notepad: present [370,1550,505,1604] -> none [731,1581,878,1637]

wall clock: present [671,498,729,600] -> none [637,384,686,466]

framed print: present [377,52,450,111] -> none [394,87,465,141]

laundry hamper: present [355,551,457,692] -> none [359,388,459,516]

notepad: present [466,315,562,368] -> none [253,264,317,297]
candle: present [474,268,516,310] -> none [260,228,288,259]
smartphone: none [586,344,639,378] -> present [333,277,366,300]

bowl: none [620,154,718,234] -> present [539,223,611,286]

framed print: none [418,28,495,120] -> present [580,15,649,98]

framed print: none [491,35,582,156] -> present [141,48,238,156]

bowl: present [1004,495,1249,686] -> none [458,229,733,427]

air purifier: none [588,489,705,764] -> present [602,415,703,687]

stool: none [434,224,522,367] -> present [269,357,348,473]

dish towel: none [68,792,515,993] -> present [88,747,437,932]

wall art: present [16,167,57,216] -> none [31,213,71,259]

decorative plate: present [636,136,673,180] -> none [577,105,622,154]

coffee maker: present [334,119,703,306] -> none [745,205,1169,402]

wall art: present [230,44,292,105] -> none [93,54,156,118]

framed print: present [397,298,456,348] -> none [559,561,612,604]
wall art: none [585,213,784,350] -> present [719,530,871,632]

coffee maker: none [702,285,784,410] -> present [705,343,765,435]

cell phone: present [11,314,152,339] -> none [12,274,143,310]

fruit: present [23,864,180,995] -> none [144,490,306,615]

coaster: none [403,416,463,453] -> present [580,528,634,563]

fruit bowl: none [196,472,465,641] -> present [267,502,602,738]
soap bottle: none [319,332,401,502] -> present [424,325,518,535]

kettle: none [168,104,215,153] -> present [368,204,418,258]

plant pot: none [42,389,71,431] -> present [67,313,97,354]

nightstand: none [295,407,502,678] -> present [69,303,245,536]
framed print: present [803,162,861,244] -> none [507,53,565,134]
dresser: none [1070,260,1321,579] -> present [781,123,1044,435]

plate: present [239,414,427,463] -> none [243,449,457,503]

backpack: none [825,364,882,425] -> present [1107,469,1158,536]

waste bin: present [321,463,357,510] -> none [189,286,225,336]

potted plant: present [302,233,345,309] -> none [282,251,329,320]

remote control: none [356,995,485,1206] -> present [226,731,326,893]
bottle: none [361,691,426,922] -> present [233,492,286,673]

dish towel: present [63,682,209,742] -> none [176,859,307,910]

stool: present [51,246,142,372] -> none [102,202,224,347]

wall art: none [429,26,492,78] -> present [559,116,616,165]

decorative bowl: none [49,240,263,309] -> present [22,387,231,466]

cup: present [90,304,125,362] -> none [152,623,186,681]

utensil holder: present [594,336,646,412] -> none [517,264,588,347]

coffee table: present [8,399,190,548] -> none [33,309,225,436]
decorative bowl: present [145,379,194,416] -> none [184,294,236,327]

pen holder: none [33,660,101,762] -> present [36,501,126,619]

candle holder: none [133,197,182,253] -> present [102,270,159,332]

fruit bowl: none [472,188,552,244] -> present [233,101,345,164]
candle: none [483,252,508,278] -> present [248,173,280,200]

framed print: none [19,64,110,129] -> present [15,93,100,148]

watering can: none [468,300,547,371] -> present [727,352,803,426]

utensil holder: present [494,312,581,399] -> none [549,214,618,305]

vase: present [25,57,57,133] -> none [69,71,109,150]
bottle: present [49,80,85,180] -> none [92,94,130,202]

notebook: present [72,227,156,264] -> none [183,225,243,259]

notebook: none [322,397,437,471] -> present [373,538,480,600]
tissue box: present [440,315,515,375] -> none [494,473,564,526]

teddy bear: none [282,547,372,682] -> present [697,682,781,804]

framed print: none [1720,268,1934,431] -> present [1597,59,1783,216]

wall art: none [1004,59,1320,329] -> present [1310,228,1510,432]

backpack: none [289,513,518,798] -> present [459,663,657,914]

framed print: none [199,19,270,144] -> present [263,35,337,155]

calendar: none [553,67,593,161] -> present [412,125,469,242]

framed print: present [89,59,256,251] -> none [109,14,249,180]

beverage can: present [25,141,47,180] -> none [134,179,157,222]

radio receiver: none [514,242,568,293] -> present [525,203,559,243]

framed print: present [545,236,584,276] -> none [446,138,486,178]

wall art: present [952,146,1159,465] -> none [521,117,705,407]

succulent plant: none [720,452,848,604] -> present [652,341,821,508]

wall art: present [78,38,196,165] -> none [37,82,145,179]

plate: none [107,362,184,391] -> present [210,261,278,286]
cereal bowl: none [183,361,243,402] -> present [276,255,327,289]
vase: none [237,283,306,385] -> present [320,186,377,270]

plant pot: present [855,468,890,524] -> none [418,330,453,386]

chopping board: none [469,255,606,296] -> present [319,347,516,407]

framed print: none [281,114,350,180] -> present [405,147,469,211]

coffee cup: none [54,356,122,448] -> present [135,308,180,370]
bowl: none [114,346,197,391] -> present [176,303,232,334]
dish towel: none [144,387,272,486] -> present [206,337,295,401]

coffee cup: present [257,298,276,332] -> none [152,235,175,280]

═══

# Action item
Repeat, word for word, the lines above between the line holding "utensil holder: present [594,336,646,412]" and the line holding "pen holder: none", inclusive; omit everything else.

# Your response
utensil holder: present [594,336,646,412] -> none [517,264,588,347]

coffee table: present [8,399,190,548] -> none [33,309,225,436]
decorative bowl: present [145,379,194,416] -> none [184,294,236,327]

pen holder: none [33,660,101,762] -> present [36,501,126,619]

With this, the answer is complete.